▸ Passage to read:
• • •

Description BSP drop in helpdesk 
Form Of Engagement Activity Participation in an activity, workshop or similar
Part Of Official Scheme? No
Geographic Reach National
Primary Audience Postgraduate students
Results and Impact We ran a drop in desk at the annual British Society of Parasitology Spring meeting. We answered questions and demonstrated features from the user community.
Year(s) Of Engagement Activity 2019
 
Description Genome Decoders project 
Form Of Engagement Activity Participation in an activity, workshop or similar
Part Of Official Scheme? No
Geographic Reach National
Primary Audience Schools
Results and Impact In 2017 we started a collaborative project with Institute for Research with Schools where we directly collaborate with school students (primarily A-level) to computationally analyse the genome of a parasitic worm. The 'event' is ongoing and currently involves 50 schools. A launch day was held in September attended by 200 students and teachers. It included seminars and workshop activities.

• • •

(Chart understanding data)
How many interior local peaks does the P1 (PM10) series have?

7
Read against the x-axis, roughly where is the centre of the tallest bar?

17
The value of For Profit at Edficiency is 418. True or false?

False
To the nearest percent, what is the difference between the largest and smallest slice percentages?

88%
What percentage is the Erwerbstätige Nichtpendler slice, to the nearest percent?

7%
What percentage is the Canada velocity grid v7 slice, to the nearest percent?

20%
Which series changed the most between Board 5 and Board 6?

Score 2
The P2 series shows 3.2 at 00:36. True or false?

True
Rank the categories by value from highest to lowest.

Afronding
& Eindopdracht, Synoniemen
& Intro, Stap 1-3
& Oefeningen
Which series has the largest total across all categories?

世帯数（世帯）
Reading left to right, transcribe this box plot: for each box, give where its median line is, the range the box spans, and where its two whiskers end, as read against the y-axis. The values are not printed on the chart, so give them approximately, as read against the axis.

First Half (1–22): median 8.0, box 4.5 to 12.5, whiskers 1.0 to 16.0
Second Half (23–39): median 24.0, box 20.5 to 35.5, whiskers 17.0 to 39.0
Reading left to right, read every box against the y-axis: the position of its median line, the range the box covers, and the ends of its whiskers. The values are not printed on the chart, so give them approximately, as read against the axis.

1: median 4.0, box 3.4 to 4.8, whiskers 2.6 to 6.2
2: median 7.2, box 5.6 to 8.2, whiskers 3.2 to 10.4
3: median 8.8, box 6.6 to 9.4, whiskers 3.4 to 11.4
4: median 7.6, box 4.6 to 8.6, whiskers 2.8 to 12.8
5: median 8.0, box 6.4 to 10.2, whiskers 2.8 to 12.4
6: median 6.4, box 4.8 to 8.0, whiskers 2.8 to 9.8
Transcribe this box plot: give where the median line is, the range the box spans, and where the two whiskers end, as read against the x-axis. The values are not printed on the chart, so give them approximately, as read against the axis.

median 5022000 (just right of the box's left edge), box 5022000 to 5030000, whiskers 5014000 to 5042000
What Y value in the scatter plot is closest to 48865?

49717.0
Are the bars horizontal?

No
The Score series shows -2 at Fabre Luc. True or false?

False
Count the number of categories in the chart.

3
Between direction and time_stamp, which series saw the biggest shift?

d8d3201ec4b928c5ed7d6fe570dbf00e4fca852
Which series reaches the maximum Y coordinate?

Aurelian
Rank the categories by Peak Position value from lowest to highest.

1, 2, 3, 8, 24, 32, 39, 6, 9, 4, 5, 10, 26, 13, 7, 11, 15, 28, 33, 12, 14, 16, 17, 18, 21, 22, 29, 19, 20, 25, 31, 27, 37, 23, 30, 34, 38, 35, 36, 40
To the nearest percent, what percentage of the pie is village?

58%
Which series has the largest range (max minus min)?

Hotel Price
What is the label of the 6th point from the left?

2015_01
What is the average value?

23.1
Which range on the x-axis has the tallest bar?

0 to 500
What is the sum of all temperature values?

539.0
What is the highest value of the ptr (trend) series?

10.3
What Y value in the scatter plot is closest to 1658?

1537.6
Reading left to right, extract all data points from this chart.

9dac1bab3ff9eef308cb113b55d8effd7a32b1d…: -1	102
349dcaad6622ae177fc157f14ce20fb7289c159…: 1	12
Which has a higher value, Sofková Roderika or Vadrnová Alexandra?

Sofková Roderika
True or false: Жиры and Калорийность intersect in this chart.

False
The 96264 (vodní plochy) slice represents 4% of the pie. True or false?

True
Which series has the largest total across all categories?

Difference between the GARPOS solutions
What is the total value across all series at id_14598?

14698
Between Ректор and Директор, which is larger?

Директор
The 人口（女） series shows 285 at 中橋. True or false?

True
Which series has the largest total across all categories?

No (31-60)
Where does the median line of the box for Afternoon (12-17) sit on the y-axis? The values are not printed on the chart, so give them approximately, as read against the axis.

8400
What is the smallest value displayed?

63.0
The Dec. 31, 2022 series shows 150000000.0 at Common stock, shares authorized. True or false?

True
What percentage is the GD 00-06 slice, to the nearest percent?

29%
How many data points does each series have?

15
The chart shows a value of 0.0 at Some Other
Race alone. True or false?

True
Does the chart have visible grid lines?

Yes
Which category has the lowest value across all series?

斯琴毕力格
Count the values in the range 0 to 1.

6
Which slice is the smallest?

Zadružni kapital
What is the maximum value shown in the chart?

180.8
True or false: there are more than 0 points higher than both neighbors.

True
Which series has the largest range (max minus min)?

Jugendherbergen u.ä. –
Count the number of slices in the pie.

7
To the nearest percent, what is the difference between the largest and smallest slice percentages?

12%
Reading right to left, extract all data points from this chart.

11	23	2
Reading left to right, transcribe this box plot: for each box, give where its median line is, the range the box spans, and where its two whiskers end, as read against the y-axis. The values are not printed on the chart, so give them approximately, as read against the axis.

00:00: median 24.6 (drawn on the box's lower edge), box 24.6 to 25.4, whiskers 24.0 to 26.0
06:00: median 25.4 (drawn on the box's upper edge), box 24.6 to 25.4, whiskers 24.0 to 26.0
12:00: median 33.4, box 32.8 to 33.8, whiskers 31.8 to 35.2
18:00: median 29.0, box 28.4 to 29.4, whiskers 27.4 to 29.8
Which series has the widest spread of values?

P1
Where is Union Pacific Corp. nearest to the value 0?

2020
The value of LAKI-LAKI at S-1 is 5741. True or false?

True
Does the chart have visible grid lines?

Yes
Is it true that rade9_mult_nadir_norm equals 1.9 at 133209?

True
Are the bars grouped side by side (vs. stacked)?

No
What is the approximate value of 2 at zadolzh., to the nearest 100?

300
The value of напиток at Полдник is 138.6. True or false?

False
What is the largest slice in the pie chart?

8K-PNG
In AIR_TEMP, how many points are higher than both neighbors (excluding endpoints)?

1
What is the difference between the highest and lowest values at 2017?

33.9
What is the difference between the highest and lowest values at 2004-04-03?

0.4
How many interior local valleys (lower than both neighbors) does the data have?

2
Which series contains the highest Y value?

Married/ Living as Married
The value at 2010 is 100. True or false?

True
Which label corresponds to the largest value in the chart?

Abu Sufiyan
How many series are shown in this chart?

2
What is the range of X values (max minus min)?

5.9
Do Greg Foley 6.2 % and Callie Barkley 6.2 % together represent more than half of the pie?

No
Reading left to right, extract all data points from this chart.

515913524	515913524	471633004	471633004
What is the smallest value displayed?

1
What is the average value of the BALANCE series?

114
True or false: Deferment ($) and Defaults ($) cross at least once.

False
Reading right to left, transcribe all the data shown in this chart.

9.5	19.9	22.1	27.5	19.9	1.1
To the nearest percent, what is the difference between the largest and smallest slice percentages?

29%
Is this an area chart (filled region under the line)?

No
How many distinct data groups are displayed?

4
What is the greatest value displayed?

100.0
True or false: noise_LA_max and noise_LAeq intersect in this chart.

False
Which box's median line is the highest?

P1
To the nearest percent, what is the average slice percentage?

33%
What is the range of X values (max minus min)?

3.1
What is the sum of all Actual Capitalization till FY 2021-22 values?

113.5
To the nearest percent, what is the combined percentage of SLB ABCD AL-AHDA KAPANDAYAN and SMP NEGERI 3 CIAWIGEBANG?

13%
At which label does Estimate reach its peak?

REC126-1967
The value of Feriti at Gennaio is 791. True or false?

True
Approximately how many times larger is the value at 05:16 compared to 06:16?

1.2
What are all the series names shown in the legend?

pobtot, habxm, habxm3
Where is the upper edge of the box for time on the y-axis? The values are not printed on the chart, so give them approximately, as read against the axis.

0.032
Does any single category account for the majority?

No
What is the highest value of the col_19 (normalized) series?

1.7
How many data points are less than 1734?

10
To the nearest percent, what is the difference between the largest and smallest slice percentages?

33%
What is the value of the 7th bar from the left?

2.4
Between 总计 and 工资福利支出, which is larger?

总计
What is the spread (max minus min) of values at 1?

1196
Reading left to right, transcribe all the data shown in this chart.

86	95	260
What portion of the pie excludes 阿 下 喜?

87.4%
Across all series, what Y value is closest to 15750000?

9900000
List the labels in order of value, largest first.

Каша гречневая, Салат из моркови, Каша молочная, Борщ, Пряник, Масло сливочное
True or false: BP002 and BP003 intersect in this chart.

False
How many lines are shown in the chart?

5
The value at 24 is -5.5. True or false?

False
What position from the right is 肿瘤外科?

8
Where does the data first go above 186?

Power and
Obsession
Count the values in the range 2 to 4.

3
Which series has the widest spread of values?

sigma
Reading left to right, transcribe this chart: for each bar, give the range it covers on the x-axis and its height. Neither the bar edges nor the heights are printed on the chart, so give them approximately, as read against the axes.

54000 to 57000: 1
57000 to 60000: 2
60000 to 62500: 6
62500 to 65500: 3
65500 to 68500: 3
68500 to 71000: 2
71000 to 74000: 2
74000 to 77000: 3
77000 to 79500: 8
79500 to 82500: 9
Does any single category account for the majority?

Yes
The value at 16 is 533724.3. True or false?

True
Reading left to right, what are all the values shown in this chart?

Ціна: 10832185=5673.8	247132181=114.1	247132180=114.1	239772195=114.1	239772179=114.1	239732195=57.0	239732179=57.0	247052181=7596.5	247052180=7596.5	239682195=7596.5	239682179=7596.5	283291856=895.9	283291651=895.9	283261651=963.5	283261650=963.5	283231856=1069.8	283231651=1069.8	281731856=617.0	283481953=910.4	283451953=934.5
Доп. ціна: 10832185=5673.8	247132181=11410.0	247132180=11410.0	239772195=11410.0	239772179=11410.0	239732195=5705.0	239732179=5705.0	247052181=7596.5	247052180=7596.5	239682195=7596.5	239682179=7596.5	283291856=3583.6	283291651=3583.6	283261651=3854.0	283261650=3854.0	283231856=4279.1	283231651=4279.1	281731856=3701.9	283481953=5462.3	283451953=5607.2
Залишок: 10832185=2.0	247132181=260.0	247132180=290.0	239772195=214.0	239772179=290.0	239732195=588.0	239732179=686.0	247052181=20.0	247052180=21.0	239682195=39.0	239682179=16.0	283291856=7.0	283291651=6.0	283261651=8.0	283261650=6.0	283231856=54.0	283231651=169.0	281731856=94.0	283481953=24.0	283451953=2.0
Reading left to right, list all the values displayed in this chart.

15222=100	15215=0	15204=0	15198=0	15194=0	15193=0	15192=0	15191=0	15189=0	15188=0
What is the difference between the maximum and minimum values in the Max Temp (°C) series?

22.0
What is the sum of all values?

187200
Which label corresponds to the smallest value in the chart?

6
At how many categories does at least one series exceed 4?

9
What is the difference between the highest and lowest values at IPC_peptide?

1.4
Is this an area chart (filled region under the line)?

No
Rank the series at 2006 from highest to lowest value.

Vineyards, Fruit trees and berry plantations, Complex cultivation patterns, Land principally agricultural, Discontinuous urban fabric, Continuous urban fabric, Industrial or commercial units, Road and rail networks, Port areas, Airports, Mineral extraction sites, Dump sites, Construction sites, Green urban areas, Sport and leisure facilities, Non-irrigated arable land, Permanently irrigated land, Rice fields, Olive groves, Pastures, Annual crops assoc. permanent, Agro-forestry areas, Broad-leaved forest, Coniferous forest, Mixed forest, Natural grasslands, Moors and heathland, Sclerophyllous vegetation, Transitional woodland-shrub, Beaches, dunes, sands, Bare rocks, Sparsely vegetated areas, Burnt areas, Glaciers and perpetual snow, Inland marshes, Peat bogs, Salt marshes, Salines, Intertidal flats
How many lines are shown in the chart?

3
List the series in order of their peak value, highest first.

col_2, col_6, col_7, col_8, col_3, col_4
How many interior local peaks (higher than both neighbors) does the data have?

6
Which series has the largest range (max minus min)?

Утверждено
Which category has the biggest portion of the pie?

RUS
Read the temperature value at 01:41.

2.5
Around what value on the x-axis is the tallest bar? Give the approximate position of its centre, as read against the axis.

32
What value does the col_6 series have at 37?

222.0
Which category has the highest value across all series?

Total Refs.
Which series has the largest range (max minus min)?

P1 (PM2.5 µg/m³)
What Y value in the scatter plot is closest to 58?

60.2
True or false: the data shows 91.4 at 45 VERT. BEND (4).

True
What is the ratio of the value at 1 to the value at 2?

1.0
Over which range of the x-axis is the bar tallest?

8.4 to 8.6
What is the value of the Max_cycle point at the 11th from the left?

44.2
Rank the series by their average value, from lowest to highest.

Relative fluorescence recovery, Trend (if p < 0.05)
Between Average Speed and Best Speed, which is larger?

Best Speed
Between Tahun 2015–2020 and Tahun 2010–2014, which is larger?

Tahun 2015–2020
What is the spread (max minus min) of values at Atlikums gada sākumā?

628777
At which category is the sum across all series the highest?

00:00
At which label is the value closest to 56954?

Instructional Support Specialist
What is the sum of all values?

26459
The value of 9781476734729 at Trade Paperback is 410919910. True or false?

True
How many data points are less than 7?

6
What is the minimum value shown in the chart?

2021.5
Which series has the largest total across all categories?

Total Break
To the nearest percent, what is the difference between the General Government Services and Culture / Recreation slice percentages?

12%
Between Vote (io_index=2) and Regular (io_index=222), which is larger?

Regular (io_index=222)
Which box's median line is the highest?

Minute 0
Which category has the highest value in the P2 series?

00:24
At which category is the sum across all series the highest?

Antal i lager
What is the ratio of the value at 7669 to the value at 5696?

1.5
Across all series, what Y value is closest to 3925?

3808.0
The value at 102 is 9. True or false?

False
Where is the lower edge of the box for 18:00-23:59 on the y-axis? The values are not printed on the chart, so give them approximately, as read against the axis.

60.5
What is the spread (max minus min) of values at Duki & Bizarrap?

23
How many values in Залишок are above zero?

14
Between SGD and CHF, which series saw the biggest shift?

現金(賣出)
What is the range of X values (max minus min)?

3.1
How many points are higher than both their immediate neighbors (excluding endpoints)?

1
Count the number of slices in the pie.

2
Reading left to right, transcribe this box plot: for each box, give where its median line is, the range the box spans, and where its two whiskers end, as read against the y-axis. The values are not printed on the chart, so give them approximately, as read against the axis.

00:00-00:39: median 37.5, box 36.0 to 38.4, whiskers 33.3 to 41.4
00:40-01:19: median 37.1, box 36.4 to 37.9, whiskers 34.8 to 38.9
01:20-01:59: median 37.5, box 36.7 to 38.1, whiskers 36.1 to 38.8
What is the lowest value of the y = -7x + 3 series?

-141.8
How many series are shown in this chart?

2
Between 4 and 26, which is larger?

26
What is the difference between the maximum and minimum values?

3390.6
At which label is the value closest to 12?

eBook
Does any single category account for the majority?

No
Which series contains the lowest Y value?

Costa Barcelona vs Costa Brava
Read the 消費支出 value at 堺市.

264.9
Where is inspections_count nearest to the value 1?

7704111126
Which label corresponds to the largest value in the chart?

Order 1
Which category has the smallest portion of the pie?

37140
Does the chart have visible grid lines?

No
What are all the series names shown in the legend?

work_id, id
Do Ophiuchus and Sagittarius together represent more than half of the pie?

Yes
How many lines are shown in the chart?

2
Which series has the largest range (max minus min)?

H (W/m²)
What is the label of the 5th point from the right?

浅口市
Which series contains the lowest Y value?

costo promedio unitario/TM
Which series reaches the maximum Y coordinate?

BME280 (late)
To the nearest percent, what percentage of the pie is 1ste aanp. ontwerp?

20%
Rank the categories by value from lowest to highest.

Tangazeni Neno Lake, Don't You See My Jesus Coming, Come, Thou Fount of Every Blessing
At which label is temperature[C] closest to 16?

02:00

• • •

▸ Problem 1: In the outreach activity listings, how many schools does the Genome Decoders project currently involve?
▸ Problem 2: Extend the outreach activity listings beyond their final line with a few more sentences.
None of the work here requires the material.

▸ Response box 1: 50 schools

▸ Response box 2:
In 2018, the continuing project resulted in the "Engaged Team Prize" on the Wellcome Genome Campus.
Year(s) Of Engagement Activity 2017
URL http://publicengagement.wellcomegenomecampus.org/genome-decoders
 
Description Helminth genomics workshop, Shanghai 
Form Of Engagement Activity Participation in an activity, workshop or similar
Part Of Official Scheme? No
Geographic Reach International
Primary Audience Postgraduate students
Results and Impact A WormBase ParaSite staff member acted as lead instructor on a 2 day course in Helminth Bioinformatics in Shanghai, China. The course had approximately 40 participants, largely postgraduate students, from across China. Material covered included basic concepts in bioinformatics and use of the WormBase ParaSite database. Formal feedback was very positive.
Year(s) Of Engagement Activity 2019
 
Description Poster presentation at the Parasitic Helminths: New Perspectives in Biology and Infection meeting 
Form Of Engagement Activity A talk or presentation
Part Of Official Scheme? No
Geographic Reach International
Primary Audience Professional Practitioners
Results and Impact A WormBase ParaSite staff member presented a poster on the WormBase ParaSite resource at the Parasitic Helminths: New Perspectives in Biology and Infection conference (Hydra, Greece). Users were informed of new features and given the chance to ask questions on use of the resource.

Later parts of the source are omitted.